Structured pose outputs:
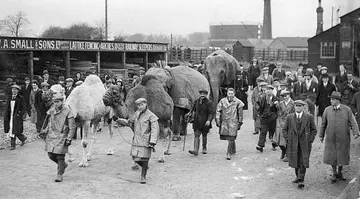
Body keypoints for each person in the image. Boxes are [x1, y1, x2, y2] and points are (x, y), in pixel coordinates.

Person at [115, 98, 158, 184]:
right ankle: (144, 167)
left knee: (145, 159)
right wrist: (118, 120)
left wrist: (152, 141)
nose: (140, 107)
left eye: (141, 105)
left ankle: (143, 176)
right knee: (135, 158)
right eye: (138, 105)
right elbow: (130, 123)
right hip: (136, 140)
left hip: (146, 141)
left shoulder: (151, 116)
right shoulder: (136, 114)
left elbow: (155, 129)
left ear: (145, 104)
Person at [319, 91, 360, 183]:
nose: (331, 101)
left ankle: (340, 172)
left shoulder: (347, 110)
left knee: (342, 155)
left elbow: (353, 121)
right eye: (331, 99)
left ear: (338, 100)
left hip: (343, 137)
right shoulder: (327, 110)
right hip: (331, 137)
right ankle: (334, 173)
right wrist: (321, 135)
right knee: (332, 155)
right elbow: (323, 124)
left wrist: (356, 132)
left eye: (333, 99)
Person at [41, 94, 76, 182]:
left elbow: (72, 126)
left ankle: (59, 174)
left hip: (62, 136)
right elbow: (48, 122)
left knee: (60, 156)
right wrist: (45, 130)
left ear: (62, 102)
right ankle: (63, 165)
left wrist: (69, 138)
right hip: (52, 135)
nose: (56, 104)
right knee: (51, 155)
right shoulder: (51, 111)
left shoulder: (68, 111)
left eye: (58, 102)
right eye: (54, 102)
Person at [282, 100, 317, 189]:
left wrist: (310, 140)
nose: (298, 107)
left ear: (303, 107)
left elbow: (314, 130)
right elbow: (284, 130)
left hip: (305, 143)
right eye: (296, 106)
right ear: (294, 107)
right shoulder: (290, 117)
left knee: (303, 160)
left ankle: (301, 179)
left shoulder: (309, 117)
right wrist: (288, 139)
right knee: (295, 160)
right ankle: (297, 176)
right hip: (293, 143)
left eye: (300, 106)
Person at [215, 88, 243, 160]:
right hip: (225, 122)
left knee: (231, 137)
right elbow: (218, 110)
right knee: (228, 137)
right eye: (229, 93)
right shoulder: (222, 101)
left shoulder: (238, 102)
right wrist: (217, 119)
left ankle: (228, 153)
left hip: (233, 122)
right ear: (227, 93)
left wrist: (240, 122)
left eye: (232, 94)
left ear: (234, 94)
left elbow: (240, 113)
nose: (230, 95)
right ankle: (233, 148)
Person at [188, 89, 214, 155]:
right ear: (200, 94)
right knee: (196, 135)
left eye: (204, 94)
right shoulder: (196, 101)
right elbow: (193, 109)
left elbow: (211, 113)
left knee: (204, 135)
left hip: (205, 122)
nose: (202, 95)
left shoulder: (209, 103)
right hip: (197, 121)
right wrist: (189, 113)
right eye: (201, 94)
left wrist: (209, 120)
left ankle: (204, 148)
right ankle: (195, 150)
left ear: (206, 95)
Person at [256, 85, 279, 152]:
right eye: (267, 89)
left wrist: (277, 105)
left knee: (272, 132)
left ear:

- [TO DO] Reply with one number only, the count of lines above that hold the string "elbow".

- [SOLUTION TO THE PROBLEM] 12